Modern Broadband is a Telecom Service, Says Former FCC Technology Head
The agency made similar arguments in its brief last week.
Jake Neenan
WASHINGTON, Sept. 18, 2024 – Modern broadband should be considered a telecommunications service subject to utility-style regulation, a former Federal Communications Commission staffer told federal judges Tuesday.
“Broadband Internet access service is fundamentally different than both dial-up Internet access service and the cable modem service that predominated in the first decade of the 2000s,” wrote Scott Jordan, the FCC’s chief technology officer from 2014-2016, in an amicus brief to the U.S. Court of Appeals for the Sixth Circuit..
The agency is trying to fend off a court challenge to its net neutrality rules, which reclassify broadband as a Title II telecom service under the Communications Act, rather than a Title I information service. Title II services are subject to more stringent FCC regulatory oversight.

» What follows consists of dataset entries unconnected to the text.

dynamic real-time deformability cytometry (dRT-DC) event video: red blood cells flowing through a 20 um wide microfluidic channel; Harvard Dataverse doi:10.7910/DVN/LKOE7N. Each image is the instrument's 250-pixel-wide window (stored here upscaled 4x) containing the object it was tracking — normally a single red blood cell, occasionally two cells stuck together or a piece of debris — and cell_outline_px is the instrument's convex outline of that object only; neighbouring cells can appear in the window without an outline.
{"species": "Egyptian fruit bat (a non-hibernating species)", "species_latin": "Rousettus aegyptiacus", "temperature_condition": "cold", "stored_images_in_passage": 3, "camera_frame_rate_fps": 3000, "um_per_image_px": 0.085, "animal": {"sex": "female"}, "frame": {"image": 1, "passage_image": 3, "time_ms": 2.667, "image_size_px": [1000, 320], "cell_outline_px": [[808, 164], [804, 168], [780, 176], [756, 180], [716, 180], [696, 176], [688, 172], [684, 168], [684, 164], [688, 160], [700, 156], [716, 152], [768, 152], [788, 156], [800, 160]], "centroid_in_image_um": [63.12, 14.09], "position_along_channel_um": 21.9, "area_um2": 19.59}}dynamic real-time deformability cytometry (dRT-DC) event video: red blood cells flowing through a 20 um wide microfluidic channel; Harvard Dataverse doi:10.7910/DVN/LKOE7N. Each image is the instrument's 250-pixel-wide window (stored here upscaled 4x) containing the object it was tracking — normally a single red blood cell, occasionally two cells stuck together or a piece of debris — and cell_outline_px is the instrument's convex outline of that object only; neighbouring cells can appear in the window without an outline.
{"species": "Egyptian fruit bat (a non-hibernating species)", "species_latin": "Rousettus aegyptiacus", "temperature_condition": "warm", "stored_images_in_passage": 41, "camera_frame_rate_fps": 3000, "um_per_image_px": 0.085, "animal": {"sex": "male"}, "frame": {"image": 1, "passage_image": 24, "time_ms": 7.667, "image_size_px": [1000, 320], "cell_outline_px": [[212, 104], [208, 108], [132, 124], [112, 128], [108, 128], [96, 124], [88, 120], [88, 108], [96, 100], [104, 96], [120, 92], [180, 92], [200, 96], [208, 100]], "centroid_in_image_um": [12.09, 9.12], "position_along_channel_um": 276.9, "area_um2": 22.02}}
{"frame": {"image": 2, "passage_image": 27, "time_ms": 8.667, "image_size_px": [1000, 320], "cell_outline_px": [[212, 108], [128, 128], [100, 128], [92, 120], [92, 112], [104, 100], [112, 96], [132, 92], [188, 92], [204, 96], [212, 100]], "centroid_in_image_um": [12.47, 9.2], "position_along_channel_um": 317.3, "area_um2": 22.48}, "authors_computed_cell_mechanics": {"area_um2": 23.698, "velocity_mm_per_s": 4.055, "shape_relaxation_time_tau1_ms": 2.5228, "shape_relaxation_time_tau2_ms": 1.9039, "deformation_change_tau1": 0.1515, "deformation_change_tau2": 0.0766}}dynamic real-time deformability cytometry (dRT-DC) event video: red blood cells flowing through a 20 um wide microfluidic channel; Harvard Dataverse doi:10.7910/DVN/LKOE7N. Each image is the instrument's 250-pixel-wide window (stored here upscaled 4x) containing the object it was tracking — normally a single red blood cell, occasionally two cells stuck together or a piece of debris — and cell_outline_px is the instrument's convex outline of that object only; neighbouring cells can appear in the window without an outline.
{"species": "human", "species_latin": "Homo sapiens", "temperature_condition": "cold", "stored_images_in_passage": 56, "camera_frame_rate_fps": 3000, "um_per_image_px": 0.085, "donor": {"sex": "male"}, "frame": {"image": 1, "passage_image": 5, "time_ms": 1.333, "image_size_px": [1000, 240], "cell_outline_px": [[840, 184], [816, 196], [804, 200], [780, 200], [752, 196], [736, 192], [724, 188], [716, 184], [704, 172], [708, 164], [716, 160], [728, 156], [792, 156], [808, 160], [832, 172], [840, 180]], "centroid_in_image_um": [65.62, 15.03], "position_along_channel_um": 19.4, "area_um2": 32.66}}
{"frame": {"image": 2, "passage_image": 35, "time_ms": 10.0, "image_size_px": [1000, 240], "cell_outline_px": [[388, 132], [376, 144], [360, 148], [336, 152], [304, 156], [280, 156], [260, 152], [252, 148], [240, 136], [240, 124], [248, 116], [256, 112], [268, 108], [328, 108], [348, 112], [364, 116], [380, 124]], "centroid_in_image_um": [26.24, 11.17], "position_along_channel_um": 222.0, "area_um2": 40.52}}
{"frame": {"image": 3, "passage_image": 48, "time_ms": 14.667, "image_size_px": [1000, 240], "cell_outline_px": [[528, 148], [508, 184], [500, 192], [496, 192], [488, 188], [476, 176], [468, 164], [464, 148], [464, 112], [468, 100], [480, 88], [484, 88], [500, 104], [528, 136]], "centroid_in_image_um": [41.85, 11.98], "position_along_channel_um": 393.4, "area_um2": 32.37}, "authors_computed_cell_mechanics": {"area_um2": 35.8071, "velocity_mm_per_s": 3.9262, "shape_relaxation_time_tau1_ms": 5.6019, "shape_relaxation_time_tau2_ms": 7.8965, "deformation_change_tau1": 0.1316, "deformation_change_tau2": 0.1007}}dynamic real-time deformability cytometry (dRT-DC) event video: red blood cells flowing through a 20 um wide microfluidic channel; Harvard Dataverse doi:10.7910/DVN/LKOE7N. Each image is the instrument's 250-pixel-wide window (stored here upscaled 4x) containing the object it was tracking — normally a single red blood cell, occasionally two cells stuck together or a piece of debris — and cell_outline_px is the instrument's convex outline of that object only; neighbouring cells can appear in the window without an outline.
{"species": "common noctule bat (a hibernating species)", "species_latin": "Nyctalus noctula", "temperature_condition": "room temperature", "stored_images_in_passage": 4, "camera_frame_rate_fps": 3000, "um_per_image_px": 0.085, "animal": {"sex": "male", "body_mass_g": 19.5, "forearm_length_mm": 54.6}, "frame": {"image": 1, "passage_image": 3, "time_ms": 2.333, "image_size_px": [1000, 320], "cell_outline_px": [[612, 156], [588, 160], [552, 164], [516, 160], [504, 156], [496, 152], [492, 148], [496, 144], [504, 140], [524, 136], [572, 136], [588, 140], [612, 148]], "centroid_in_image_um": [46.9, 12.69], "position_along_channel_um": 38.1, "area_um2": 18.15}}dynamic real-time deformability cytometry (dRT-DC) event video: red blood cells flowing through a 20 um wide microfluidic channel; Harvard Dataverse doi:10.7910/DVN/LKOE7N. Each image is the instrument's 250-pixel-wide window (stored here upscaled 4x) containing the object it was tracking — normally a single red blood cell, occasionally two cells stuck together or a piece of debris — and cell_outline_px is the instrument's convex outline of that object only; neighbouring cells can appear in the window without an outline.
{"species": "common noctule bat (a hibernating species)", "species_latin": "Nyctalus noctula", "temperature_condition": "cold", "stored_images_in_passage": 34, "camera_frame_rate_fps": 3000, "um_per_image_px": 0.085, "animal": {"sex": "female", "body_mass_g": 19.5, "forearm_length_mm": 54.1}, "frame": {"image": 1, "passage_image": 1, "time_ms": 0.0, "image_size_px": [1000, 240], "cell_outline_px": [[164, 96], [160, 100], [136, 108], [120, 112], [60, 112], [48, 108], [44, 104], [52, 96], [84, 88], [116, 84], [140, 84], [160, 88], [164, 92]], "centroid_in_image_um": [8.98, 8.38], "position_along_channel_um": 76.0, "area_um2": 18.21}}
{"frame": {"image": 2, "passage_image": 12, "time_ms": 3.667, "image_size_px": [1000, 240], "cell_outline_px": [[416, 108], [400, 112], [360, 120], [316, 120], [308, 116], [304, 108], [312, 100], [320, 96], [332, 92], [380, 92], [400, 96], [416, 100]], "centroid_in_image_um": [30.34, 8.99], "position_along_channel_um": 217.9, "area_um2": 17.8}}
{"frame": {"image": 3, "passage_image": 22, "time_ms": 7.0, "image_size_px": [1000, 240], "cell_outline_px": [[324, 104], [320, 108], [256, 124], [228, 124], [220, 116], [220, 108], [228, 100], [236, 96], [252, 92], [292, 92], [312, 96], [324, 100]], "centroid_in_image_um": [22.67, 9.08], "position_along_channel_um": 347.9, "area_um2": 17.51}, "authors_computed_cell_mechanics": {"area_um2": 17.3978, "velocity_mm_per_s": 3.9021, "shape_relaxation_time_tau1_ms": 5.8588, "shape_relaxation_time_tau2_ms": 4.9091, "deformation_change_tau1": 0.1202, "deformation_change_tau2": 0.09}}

Broadband trade groups trying to strike down the rules had an early success invoking the Supreme Court’s major questions rule. Sixth Circuit judges put the rules on hold last month, writing that providers were likely to win the case with that argument. Oral arguments are scheduled for October 31.
But the ISPs also argued that classifying broadband as a telecom service, defined as providing transmission without changing the form or content of information, would be incorrect. They told judges that internet service is “the offering of a capability” to acquire, interact with, and publish information online –all components of the less regulated information service classification.
Providers noted that aside from the two years of net neutrality under the Obama FCC, consumer broadband has been considered an information service.
For Jordan, and FCC lawyers who have made similar arguments, that classification hinged on early dial-up and cable broadband service being bundled with ISP-provided email, webpage hosting, and other products that don’t come with modern broadband plans.
Now, he argued, “the capabilities listed in the definition of information service are not offered by broadband internet access service. They are offered by applications (information services) that utilize broadband Internet access service to transmit and receive data.”